Entries provided:
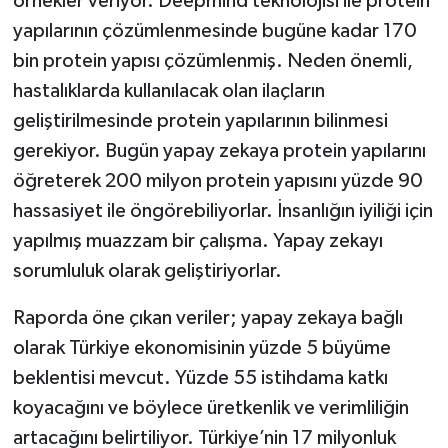
örnekler veriyor. Deepmind teknolojisi ile protein
yapılarının çözümlenmesinde bugüne kadar 170
bin protein yapısı çözümlenmiş. Neden önemli,
hastalıklarda kullanılacak olan ilaçların
geliştirilmesinde protein yapılarının bilinmesi
gerekiyor. Bugün yapay zekaya protein yapılarını
öğreterek 200 milyon protein yapısını yüzde 90
hassasiyet ile öngörebiliyorlar. İnsanlığın iyiliği için
yapılmış muazzam bir çalışma. Yapay zekayı
sorumluluk olarak geliştiriyorlar.
Raporda öne çıkan veriler; yapay zekaya bağlı
olarak Türkiye ekonomisinin yüzde 5 büyüme
beklentisi mevcut. Yüzde 55 istihdama katkı
koyacağını ve böylece üretkenlik ve verimliliğin
artacağını belirtiliyor. Türkiye’nin 17 milyonluk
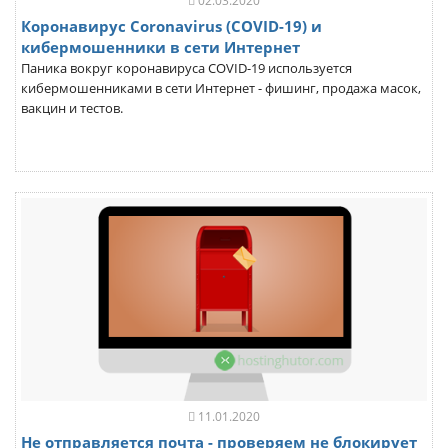
02.03.2020
Коронавирус Coronavirus (COVID-19) и
кибермошенники в сети Интернет
Паника вокруг коронавируса COVID-19 используется
кибермошенниками в сети Интернет - фишинг, продажа масок,
вакцин и тестов.
11.01.2020
Не отправляется почта - проверяем не блокирует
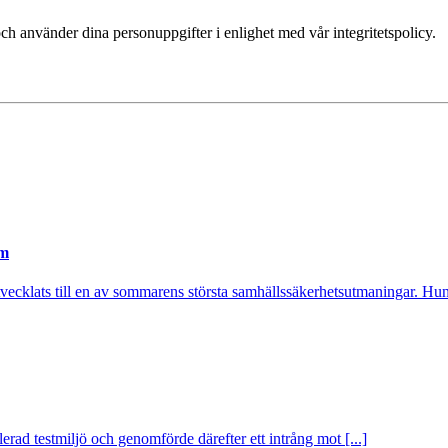
ch använder dina personuppgifter i enlighet med vår integritetspolicy.
em
utvecklats till en av sommarens största samhällssäkerhetsutmaningar. Hund
rad testmiljö och genomförde därefter ett intrång mot [...]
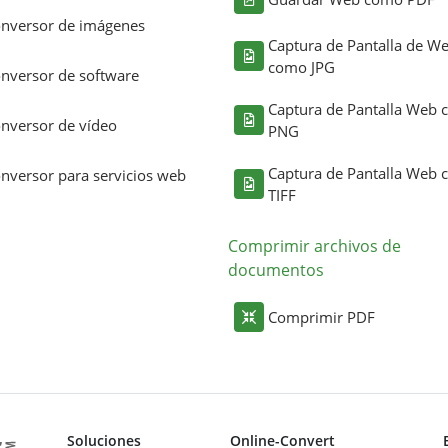
nversor de imágenes
Captura de Pantalla de W
como JPG
nversor de software
Captura de Pantalla Web
nversor de vídeo
PNG
Captura de Pantalla Web
nversor para servicios web
TIFF
Comprimir archivos de
documentos
Comprimir PDF
Soluciones
Online-Convert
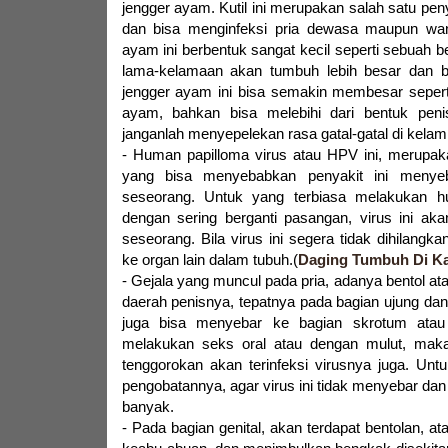
jengger ayam. Kutil ini merupakan salah satu pen
dan bisa menginfeksi pria dewasa maupun wan
ayam ini berbentuk sangat kecil seperti sebuah be
lama-kelamaan akan tumbuh lebih besar dan b
jengger ayam ini bisa semakin membesar sepert
ayam, bahkan bisa melebihi dari bentuk penis 
janganlah menyepelekan rasa gatal-gatal di kelamin
- Human papilloma virus atau HPV ini, merupak
yang bisa menyebabkan penyakit ini menye
seseorang. Untuk yang terbiasa melakukan 
dengan sering berganti pasangan, virus ini ak
seseorang. Bila virus ini segera tidak dihilangka
ke organ lain dalam tubuh.(
Daging Tumbuh Di K
- Gejala yang muncul pada pria, adanya bentol ata
daerah penisnya, tepatnya pada bagian ujung dan b
juga bisa menyebar ke bagian skrotum atau 
melakukan seks oral atau dengan mulut, maka
tenggorokan akan terinfeksi virusnya juga. Untu
pengobatannya, agar virus ini tidak menyebar d
banyak.
- Pada bagian genital, akan terdapat bentolan, at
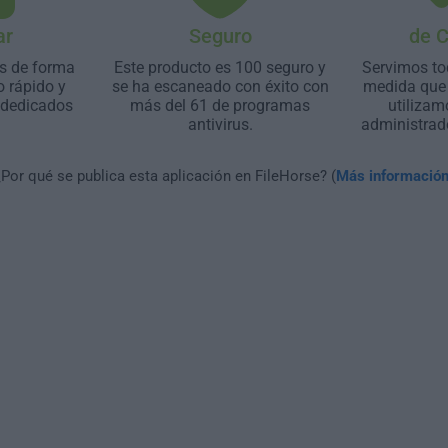
ar
Seguro
de 
s de forma
Este producto es 100 seguro y
Servimos to
o rápido y
se ha escaneado con éxito con
medida que 
 dedicados
más del 61 de programas
utilizam
antivirus.
administrad
¿Por qué se publica esta aplicación en FileHorse? (
Más informació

Prompt: Reproduce the data above verbatim, minus any images.

Result for this task:
örnekler veriyor. Deepmind teknolojisi ile protein
yapılarının çözümlenmesinde bugüne kadar 170
bin protein yapısı çözümlenmiş. Neden önemli,
hastalıklarda kullanılacak olan ilaçların
geliştirilmesinde protein yapılarının bilinmesi
gerekiyor. Bugün yapay zekaya protein yapılarını
öğreterek 200 milyon protein yapısını yüzde 90
hassasiyet ile öngörebiliyorlar. İnsanlığın iyiliği için
yapılmış muazzam bir çalışma. Yapay zekayı
sorumluluk olarak geliştiriyorlar.
Raporda öne çıkan veriler; yapay zekaya bağlı
olarak Türkiye ekonomisinin yüzde 5 büyüme
beklentisi mevcut. Yüzde 55 istihdama katkı
koyacağını ve böylece üretkenlik ve verimliliğin
artacağını belirtiliyor. Türkiye’nin 17 milyonluk
02.03.2020
Коронавирус Coronavirus (COVID-19) и
кибермошенники в сети Интернет
Паника вокруг коронавируса COVID-19 используется
кибермошенниками в сети Интернет - фишинг, продажа масок,
вакцин и тестов.
11.01.2020
Не отправляется почта - проверяем не блокирует
ch använder dina personuppgifter i enlighet med vår integritetspolicy.
em
utvecklats till en av sommarens största samhällssäkerhetsutmaningar. Hund
rad testmiljö och genomförde därefter ett intrång mot [...]
nversor de imágenes
Captura de Pantalla de W
como JPG
nversor de software
Captura de Pantalla Web
nversor de vídeo
PNG
Captura de Pantalla Web
nversor para servicios web
TIFF
Comprimir archivos de
documentos
Comprimir PDF
Soluciones
Online-Convert
jengger ayam. Kutil ini merupakan salah satu pen
dan bisa menginfeksi pria dewasa maupun wan
ayam ini berbentuk sangat kecil seperti sebuah be
lama-kelamaan akan tumbuh lebih besar dan b
jengger ayam ini bisa semakin membesar sepert
ayam, bahkan bisa melebihi dari bentuk penis 
janganlah menyepelekan rasa gatal-gatal di kelamin
- Human papilloma virus atau HPV ini, merupak
yang bisa menyebabkan penyakit ini menye
seseorang. Untuk yang terbiasa melakukan 
dengan sering berganti pasangan, virus ini ak
seseorang. Bila virus ini segera tidak dihilangka
ke organ lain dalam tubuh.(
Daging Tumbuh Di K
- Gejala yang muncul pada pria, adanya bentol ata
daerah penisnya, tepatnya pada bagian ujung dan b
juga bisa menyebar ke bagian skrotum atau 
melakukan seks oral atau dengan mulut, maka
tenggorokan akan terinfeksi virusnya juga. Untu
pengobatannya, agar virus ini tidak menyebar d
banyak.
- Pada bagian genital, akan terdapat bentolan, at
ar
Seguro
de 
s de forma
Este producto es 100 seguro y
Servimos to
o rápido y
se ha escaneado con éxito con
medida que 
 dedicados
más del 61 de programas
utilizam
antivirus.
administrad
¿Por qué se publica esta aplicación en FileHorse? (
Más informació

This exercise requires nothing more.